Collection entries:
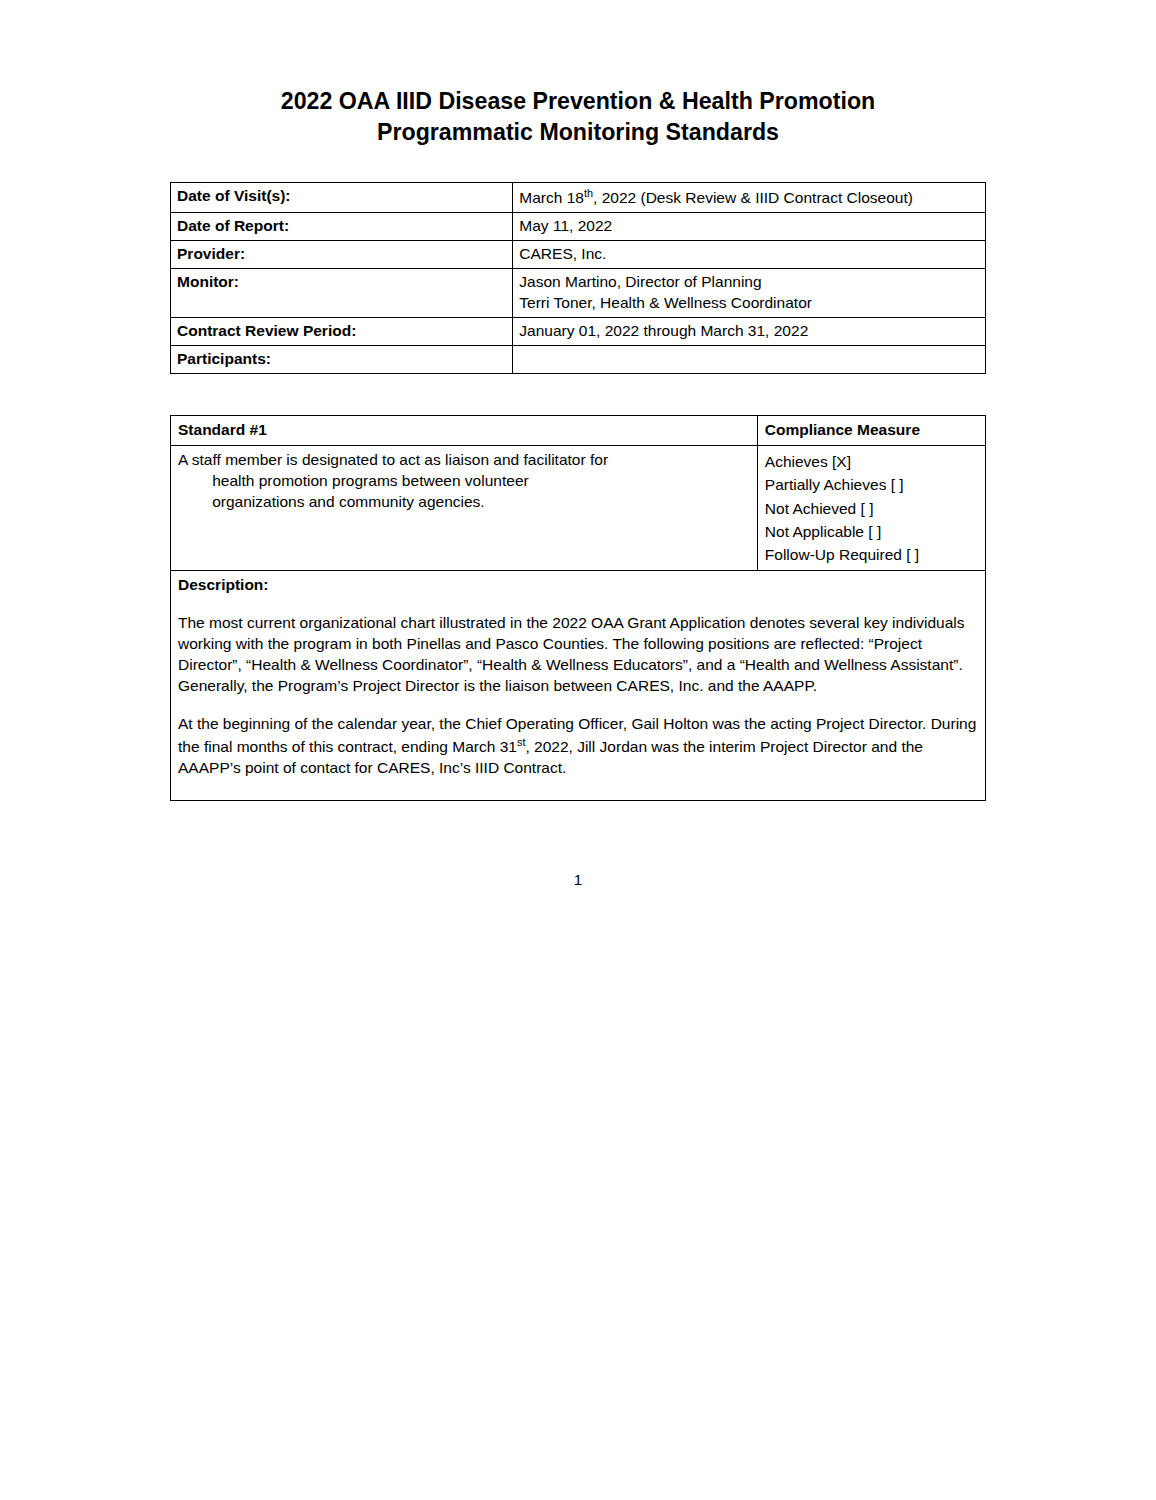2022 OAA IIID Disease Prevention & Health Promotion Programmatic Monitoring Standards
| Date of Visit(s): | March 18 th , 2022 (Desk Review & IIID Contract Closeout) |
| Date of Report: | May 11, 2022 |
| Provider: | CARES, Inc. |
| Monitor: | Jason Martino, Director of Planning Terri Toner, Health & Wellness Coordinator |
| Contract Review Period: | January 01, 2022 through March 31, 2022 |
| Participants: | |
| Standard #1 | Compliance Measure |
| --- | --- |
| A staff member is designated to act as liaison and facilitator for health promotion programs between volunteer organizations and community agencies. | Achieves [X] Partially Achieves [ ] Not Achieved [ ] Not Applicable [ ] Follow-Up Required [ ] |
| Description: The most current organizational chart illustrated in the 2022 OAA Grant Application denotes several key individuals working with the program in both Pinellas and Pasco Counties. The following positions are reflected: “Project Director”, “Health & Wellness Coordinator”, “Health & Wellness Educators”, and a “Health and Wellness Assistant”. Generally, the Program’s Project Director is the liaison between CARES, Inc. and the AAAPP. At the beginning of the calendar year, the Chief Operating Officer, Gail Holton was the acting Project Director. During the final months of this contract, ending March 31 st , 2022, Jill Jordan was the interim Project Director and the AAAPP’s point of contact for CARES, Inc’s IIID Contract. |
1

**INSTRUCTIONS FOR THE TASK**
What needs duplicating is the run of lines from the one containing "IIID Contract. |" through the last line of the entries above, exact and complete.

**WORKED SOLUTION**
| Description: The most current organizational chart illustrated in the 2022 OAA Grant Application denotes several key individuals working with the program in both Pinellas and Pasco Counties. The following positions are reflected: “Project Director”, “Health & Wellness Coordinator”, “Health & Wellness Educators”, and a “Health and Wellness Assistant”. Generally, the Program’s Project Director is the liaison between CARES, Inc. and the AAAPP. At the beginning of the calendar year, the Chief Operating Officer, Gail Holton was the acting Project Director. During the final months of this contract, ending March 31 st , 2022, Jill Jordan was the interim Project Director and the AAAPP’s point of contact for CARES, Inc’s IIID Contract. |
1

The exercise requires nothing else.